Wir tanzten noch eine gefühlte Ewigkeit. Irgendwann zog er mich hinter sich her nach draußen. Ich wollte protestieren, da ich noch keine Lust hatte zu gehen.
„Ich hab noch einen Wunsch frei, schon vergessen?. Also komm mit.“ Ich verdrehte die Augen und folgte ihm. Draußen angekommen lief ich aufgeregt immer ein paar Schritte hin und her. Ich fühlte mich so gut wie schon lange nicht mehr.
„Eigentlich hast du den Wunsch gar nicht verdient!“ Ich drehte mich lachend im Kreis. „Du hast geschummelt.“
„Du bist ja total betrunken.“ Auch John lachte ging aber weiter in Richtung des Waldes der hinter der Halle lag. „Und inwiefern hab ich bitte geschummelt? Ich kann ja nichts dafür, dass du so langsam trinkst.“ Je weiter wir gingen oder in meinem Fall hüpften desto leiser wurde die Musik, bis es fast ganz still war.

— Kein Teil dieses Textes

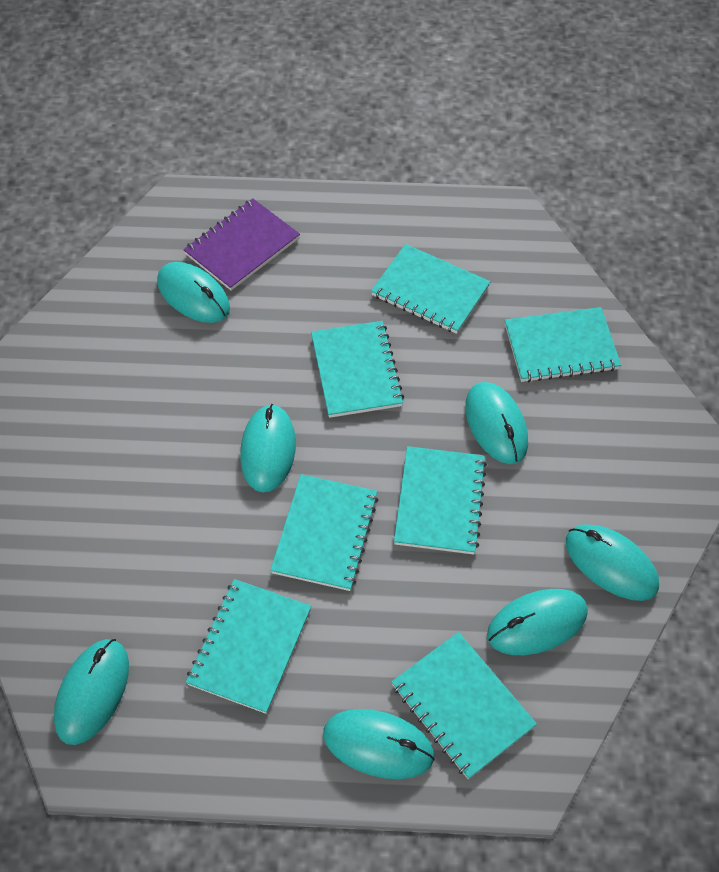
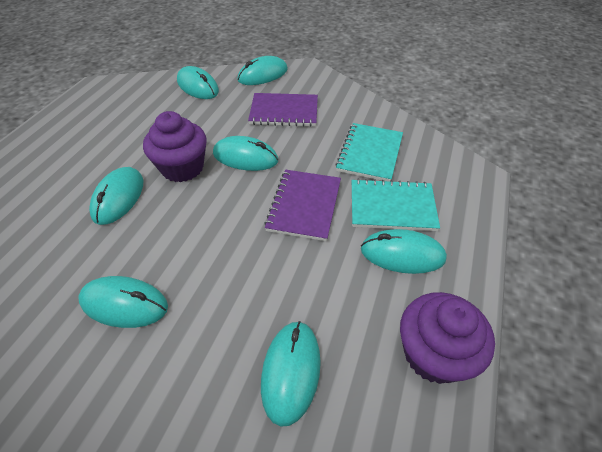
purple cupcake: none = 0 -> [143,111,207,182] [400,292,495,384] = 2
purple notebook: [183,198,300,290] = 1 -> [248,93,318,127] [264,170,341,241] = 2
turquoise notebook: [186,579,311,714] [270,474,378,591] [311,321,404,418] [371,244,491,334] [391,632,537,779] [394,446,487,554] [505,307,621,383] = 7 -> [335,123,403,181] [352,179,440,231] = 2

„Und jetzt? Was ist dein letzter Wunsch bevor ich dich erschieße, großer böser Vampir?“ Ich zwinkerte ihm zu und zeigte auf meine Armbrust.
„Da ich aus der kleinen Jägerin ja schon einen bösen Vampir gemacht habe…“ Er kam langsam auf mich und schlang dann einen Arm um meine Taille. „Übernachte heute bei mir.“ Sein Blick bohrte sich in mich. Auf der Stelle war ich nüchtern. Hatte er das gerade wirklich gesagt? Ich schaute ihn mit offenem Mund an. Diesmal raste mein Herz einfach nur und schlug gegen meine Rippen. Ich versuchte die Situation zu verstehen.
„Ähm ich wohne doch bei dir? Und übernachte damit immer… ähm bei dir?“ Immer noch durchlöcherte mich sein Blick.
„Nein. Wirklich bei mir. In meinem Zimmer.“ Ich wollte seinem Blick ausweichen um wieder klar denken zu können aber seine freie Hand griff einfach nach meinem Kinn und zwang mich damit weiter in seine Augen zu schauen.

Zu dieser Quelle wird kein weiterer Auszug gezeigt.